Your task -> Look for the word "been" in the material below. Copy each line that has it.

Stored data ->
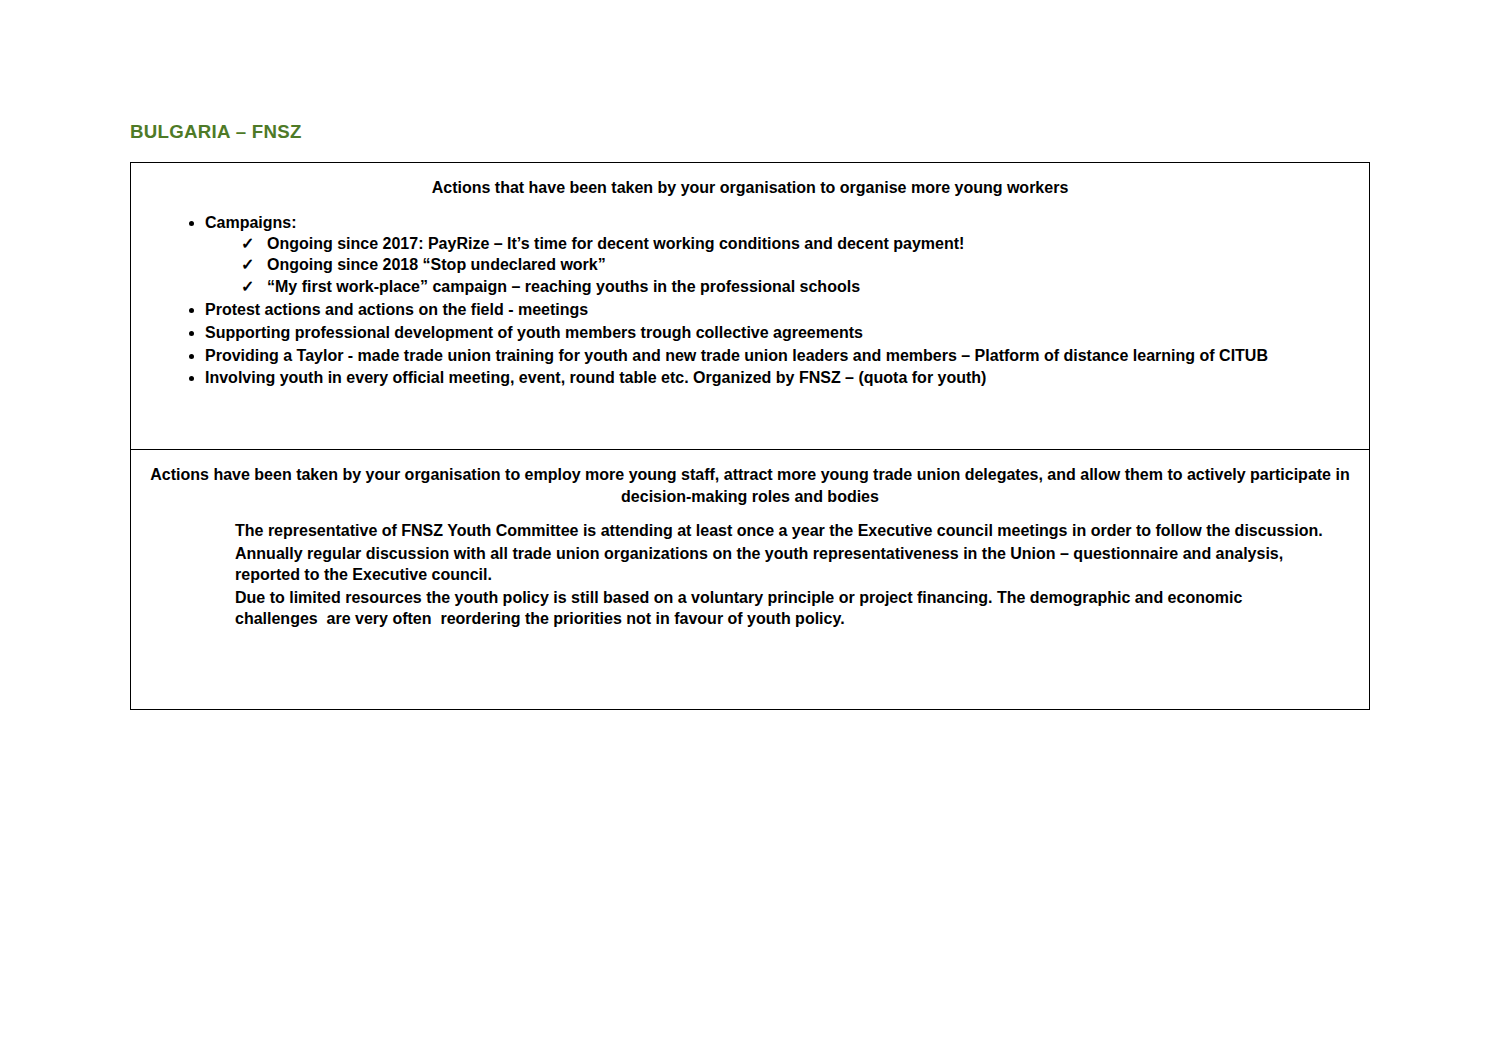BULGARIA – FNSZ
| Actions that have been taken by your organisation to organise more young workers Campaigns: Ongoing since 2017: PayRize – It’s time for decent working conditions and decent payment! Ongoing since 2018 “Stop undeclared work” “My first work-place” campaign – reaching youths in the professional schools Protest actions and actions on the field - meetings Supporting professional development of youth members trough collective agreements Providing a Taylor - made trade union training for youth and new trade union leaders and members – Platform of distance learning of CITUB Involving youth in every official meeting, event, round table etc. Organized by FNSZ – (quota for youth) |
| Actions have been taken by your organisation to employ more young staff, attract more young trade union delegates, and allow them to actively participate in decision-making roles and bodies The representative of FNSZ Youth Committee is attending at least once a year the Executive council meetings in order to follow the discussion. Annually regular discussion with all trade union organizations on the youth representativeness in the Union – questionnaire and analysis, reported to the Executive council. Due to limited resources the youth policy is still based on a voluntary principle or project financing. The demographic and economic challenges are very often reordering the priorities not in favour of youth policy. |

Answer for the task ->
| Actions that have been taken by your organisation to organise more young workers Campaigns: Ongoing since 2017: PayRize – It’s time for decent working conditions and decent payment! Ongoing since 2018 “Stop undeclared work” “My first work-place” campaign – reaching youths in the professional schools Protest actions and actions on the field - meetings Supporting professional development of youth members trough collective agreements Providing a Taylor - made trade union training for youth and new trade union leaders and members – Platform of distance learning of CITUB Involving youth in every official meeting, event, round table etc. Organized by FNSZ – (quota for youth) |
| Actions have been taken by your organisation to employ more young staff, attract more young trade union delegates, and allow them to actively participate in decision-making roles and bodies The representative of FNSZ Youth Committee is attending at least once a year the Executive council meetings in order to follow the discussion. Annually regular discussion with all trade union organizations on the youth representativeness in the Union – questionnaire and analysis, reported to the Executive council. Due to limited resources the youth policy is still based on a voluntary principle or project financing. The demographic and economic challenges are very often reordering the priorities not in favour of youth policy. |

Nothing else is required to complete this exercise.